INFERIOR CONJUNCTION OF VENUS: On March 25th, Venus will pass almost directly between Earth and the sun--an event astronomers call "inferior solar conjunction." As Venus approaches the sun, the planet is turning its night side toward Earth, reducing its luminous glow to a thin sliver. Shahrin Ahmad of Kuala Lumpur, Malaysia, has been monitoring the transformation:
"The crescent is both narrowing and rotating as Venus approaches inferior conjunction," says Ahmad.

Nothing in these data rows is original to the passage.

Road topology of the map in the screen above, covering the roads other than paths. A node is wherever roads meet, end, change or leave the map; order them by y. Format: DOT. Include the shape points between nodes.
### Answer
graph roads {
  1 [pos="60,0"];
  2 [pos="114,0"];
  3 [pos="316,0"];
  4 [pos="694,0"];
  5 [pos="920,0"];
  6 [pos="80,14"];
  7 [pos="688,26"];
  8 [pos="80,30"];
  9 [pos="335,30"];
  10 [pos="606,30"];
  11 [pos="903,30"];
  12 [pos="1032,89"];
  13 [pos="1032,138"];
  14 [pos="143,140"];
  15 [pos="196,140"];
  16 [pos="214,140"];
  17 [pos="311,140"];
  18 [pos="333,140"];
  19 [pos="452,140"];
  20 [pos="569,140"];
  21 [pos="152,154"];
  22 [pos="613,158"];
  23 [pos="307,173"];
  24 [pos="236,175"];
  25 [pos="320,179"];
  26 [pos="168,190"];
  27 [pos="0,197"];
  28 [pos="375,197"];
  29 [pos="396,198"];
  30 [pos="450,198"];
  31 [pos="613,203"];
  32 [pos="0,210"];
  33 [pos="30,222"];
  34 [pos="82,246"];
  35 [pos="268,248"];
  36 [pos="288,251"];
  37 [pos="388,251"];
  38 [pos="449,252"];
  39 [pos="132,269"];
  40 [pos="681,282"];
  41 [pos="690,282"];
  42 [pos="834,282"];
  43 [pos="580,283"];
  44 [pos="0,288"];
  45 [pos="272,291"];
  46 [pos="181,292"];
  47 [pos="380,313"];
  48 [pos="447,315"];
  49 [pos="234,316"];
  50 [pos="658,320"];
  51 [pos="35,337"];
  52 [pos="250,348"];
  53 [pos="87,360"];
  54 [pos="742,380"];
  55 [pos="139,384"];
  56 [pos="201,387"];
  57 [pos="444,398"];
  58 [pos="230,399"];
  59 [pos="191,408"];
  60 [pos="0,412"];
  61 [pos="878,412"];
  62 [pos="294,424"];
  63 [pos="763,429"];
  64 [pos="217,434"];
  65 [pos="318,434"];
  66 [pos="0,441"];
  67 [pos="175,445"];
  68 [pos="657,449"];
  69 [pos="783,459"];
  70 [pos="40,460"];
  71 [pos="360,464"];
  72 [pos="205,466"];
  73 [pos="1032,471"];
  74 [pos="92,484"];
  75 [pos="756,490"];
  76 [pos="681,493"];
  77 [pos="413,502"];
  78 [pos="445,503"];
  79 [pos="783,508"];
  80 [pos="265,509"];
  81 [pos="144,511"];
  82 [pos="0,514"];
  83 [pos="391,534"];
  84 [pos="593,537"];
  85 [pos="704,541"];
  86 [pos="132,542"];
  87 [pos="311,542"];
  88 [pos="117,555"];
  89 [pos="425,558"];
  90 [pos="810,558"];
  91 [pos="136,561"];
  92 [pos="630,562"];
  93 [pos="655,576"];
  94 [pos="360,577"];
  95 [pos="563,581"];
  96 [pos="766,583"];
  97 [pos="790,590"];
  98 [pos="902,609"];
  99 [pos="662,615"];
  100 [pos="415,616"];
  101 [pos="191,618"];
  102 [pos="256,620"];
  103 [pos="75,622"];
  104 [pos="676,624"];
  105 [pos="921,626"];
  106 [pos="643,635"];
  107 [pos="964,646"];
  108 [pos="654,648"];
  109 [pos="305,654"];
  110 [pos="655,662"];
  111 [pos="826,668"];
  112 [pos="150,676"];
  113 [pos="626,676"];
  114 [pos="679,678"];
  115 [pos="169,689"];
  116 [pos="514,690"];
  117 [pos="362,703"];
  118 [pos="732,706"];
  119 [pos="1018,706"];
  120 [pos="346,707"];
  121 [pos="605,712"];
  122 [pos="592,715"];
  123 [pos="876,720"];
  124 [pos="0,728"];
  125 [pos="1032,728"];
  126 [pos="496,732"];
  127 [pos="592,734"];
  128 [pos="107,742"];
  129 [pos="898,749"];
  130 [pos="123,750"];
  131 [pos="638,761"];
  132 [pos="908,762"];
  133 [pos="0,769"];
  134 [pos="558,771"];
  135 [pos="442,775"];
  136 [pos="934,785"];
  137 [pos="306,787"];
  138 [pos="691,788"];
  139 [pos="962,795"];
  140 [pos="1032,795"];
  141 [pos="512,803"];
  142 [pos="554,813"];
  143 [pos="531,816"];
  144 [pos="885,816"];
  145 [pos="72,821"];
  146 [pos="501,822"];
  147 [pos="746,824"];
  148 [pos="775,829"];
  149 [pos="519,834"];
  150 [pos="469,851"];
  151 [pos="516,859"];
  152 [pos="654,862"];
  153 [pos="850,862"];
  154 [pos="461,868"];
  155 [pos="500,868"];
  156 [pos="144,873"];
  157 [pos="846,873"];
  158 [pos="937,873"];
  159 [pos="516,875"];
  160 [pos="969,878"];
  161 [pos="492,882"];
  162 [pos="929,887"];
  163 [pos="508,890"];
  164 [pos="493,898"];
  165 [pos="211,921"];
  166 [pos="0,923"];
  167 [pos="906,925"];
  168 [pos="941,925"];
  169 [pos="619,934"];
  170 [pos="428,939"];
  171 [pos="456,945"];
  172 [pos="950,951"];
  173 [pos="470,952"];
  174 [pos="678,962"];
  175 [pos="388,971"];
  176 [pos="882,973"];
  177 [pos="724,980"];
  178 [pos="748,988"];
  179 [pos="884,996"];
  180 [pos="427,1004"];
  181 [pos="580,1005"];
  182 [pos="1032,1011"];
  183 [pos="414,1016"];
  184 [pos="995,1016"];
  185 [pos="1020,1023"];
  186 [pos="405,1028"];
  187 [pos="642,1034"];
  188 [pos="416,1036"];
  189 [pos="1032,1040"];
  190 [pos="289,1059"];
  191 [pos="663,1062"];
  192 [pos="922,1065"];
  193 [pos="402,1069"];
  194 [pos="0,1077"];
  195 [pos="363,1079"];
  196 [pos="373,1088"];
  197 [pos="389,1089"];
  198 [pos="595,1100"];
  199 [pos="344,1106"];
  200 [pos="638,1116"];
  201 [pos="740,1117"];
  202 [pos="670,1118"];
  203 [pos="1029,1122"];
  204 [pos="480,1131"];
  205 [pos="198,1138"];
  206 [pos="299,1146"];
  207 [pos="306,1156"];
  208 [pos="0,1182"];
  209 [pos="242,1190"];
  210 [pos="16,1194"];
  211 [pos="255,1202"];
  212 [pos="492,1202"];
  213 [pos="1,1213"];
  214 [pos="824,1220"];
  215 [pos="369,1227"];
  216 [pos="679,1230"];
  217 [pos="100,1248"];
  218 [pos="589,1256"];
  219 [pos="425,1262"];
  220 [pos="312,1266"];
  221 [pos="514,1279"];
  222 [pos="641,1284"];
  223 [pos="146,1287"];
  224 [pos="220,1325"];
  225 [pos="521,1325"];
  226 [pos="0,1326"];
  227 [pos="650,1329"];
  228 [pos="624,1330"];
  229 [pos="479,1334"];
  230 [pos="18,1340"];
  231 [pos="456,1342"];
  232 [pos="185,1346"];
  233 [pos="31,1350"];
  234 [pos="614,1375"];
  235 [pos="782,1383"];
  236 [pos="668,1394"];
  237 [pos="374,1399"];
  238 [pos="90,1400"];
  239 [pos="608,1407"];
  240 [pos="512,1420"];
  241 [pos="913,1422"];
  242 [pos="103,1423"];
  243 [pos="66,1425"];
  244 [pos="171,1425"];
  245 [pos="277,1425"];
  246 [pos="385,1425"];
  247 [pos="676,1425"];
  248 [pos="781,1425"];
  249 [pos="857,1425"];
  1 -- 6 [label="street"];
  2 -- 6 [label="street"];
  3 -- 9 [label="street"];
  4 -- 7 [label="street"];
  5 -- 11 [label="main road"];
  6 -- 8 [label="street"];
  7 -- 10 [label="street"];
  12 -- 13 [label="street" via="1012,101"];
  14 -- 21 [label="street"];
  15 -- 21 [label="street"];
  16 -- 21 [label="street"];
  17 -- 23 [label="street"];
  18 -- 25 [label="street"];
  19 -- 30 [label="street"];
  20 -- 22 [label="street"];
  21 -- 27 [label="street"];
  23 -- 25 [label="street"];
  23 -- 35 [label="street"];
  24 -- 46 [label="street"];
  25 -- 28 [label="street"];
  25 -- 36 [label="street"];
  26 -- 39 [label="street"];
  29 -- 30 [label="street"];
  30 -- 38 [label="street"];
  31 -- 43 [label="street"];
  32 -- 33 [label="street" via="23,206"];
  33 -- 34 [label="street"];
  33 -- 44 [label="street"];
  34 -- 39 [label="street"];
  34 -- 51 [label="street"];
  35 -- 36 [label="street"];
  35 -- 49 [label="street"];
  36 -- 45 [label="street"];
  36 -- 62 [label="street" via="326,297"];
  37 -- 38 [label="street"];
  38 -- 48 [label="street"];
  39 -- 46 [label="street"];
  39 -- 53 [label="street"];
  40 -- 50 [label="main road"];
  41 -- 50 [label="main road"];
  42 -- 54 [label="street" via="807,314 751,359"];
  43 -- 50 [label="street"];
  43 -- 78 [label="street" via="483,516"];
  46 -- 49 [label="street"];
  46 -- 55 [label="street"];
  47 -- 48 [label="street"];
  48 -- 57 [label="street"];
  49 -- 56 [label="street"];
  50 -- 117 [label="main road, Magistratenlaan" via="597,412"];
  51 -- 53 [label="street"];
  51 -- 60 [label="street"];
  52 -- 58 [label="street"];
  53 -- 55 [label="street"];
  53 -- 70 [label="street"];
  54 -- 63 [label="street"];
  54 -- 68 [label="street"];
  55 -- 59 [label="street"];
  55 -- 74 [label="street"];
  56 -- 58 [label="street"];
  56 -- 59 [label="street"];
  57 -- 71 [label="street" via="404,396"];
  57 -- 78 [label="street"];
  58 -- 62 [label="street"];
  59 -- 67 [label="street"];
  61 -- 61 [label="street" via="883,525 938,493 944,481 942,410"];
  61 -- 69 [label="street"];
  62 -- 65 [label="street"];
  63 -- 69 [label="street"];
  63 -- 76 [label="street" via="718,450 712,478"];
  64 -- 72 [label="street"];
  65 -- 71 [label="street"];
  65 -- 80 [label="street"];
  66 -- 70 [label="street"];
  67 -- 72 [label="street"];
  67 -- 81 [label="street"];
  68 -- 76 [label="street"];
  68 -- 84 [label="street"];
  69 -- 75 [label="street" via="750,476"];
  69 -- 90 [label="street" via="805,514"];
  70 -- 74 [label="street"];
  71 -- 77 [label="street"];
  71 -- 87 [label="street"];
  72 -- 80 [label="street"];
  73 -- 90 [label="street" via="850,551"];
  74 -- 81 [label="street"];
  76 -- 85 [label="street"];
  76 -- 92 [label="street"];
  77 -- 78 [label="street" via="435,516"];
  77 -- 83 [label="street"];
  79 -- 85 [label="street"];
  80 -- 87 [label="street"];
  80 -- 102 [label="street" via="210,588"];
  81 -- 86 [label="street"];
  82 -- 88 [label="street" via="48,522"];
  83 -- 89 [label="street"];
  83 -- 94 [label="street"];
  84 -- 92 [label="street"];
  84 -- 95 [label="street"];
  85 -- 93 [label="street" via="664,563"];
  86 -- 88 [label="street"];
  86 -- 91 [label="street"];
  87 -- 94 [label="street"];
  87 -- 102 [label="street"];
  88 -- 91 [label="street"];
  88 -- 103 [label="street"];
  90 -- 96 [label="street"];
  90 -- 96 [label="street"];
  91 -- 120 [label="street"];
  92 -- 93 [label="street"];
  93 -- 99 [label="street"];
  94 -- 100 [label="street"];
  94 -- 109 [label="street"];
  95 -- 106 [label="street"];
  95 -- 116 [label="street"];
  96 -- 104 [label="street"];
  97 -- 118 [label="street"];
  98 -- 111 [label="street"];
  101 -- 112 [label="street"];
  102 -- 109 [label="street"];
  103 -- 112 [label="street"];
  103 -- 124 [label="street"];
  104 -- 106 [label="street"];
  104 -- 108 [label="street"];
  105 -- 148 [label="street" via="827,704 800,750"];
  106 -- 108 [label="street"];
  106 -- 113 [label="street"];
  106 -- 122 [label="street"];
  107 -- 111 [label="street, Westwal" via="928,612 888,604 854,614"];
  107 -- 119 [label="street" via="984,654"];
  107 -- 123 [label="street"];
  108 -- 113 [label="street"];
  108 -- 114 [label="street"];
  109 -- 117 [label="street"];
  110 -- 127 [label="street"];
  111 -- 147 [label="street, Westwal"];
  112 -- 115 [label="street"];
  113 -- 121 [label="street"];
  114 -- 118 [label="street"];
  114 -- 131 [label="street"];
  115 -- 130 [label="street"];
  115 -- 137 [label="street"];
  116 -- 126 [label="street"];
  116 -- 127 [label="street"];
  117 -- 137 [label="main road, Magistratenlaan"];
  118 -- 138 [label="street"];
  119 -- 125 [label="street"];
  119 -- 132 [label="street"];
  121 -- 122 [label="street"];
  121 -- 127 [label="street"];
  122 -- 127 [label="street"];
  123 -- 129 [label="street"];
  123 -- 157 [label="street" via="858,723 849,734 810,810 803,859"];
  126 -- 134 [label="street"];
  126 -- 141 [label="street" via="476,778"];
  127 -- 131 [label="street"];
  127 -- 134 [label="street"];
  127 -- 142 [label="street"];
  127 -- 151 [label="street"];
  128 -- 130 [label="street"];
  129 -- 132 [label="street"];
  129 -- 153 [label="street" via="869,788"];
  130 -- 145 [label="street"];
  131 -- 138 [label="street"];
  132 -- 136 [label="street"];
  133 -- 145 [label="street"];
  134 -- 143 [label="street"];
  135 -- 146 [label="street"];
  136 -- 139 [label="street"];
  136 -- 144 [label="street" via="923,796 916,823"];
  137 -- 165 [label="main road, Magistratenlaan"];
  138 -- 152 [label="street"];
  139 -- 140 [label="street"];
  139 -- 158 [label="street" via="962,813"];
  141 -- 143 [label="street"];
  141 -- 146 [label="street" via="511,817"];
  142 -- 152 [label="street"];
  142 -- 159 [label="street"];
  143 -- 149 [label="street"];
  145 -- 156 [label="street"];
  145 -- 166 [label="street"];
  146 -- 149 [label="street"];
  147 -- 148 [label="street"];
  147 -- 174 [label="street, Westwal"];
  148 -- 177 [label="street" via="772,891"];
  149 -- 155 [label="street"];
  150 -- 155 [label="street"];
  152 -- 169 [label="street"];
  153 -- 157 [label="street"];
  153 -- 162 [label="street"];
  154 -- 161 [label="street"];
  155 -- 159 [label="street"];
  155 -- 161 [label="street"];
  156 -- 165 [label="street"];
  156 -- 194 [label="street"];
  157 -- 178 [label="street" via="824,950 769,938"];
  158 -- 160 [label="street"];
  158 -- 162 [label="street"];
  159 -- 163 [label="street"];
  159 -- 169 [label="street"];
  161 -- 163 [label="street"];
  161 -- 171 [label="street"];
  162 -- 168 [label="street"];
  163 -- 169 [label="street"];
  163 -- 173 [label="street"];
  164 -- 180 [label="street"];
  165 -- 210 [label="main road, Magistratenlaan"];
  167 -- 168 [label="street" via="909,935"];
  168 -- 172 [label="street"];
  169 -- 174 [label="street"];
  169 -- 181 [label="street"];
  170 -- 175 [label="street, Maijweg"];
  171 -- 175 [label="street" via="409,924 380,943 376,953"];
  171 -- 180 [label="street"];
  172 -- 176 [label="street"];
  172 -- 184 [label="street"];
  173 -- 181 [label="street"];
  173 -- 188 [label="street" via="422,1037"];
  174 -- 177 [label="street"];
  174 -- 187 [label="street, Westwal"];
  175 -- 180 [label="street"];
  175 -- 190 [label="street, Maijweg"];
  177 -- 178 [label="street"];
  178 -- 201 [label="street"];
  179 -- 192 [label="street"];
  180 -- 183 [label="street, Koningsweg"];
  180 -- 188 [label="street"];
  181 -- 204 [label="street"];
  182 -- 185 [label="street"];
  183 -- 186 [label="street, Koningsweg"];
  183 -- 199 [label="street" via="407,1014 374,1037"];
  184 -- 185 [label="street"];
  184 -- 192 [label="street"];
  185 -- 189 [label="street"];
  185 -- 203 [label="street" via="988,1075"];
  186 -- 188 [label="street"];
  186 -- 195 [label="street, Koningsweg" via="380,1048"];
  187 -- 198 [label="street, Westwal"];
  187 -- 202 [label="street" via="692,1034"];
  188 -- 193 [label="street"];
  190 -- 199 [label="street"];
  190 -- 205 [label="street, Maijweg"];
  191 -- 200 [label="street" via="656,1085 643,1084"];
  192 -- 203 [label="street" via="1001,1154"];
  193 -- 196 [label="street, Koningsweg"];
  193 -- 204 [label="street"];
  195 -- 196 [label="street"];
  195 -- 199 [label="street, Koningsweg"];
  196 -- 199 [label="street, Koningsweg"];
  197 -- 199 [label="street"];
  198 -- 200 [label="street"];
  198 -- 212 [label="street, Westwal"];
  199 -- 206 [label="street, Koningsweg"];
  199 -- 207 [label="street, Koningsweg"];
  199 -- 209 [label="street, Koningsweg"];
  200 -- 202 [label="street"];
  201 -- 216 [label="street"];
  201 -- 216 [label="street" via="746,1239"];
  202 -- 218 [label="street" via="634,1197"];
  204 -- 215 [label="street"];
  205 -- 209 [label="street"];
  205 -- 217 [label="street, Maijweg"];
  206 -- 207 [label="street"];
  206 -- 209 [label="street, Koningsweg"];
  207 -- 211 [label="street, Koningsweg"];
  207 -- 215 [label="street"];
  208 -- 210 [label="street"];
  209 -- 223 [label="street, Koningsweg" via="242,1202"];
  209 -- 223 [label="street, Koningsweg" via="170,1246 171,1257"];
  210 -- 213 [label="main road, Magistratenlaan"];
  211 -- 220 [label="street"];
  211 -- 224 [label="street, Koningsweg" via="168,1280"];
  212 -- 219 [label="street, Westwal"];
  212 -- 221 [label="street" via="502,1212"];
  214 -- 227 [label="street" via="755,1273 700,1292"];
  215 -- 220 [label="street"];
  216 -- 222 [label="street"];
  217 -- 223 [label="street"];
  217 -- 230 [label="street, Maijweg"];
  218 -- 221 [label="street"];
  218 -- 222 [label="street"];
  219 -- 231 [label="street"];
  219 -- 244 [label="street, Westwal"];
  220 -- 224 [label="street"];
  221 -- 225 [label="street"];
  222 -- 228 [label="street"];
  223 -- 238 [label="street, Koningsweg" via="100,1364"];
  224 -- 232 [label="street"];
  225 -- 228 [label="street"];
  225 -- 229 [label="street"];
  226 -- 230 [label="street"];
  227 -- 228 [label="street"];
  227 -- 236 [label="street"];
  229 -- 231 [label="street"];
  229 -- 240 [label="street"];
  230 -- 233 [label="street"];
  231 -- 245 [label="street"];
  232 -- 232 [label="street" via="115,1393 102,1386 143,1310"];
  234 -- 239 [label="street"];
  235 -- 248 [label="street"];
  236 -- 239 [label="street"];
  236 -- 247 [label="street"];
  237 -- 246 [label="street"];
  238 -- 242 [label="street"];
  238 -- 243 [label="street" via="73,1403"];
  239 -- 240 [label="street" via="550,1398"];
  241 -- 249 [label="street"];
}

Right now, Venus is plunging toward the sun in the western sky at sunset. As the distance decreases, the crescent of Venus will become increasingly thin and circular. The horns of the crescent might actually touch when the Venus-sun angle is least on March 25th. This is the most beautiful time to observe Venus, but also the most perilous. The glare of the nearby sun magnified by a telescope can damage the eyes of anyone looking through the eyepiece.
Anthony J. Cook of the Griffith Observatory has some advice for observers: "I have observed Venus at conjunction, but only from within the shadow of a building, or by adding a mask to the front end of the telescope to fully shadow the optics from direct sunlight. This is tricky with a refractor or a catadioptric, because the optics start at the front end of the tube. Here at Griffith Observatory, I rotate the telescope dome to make sure the lens of the telescope is shaded from direct sunlight, even through it means that the lens will be partially blocked when aimed at Venus. With our Newtonian telescope, I add a curved cardboard mask at the front end of the tube to shadow the primary mirror."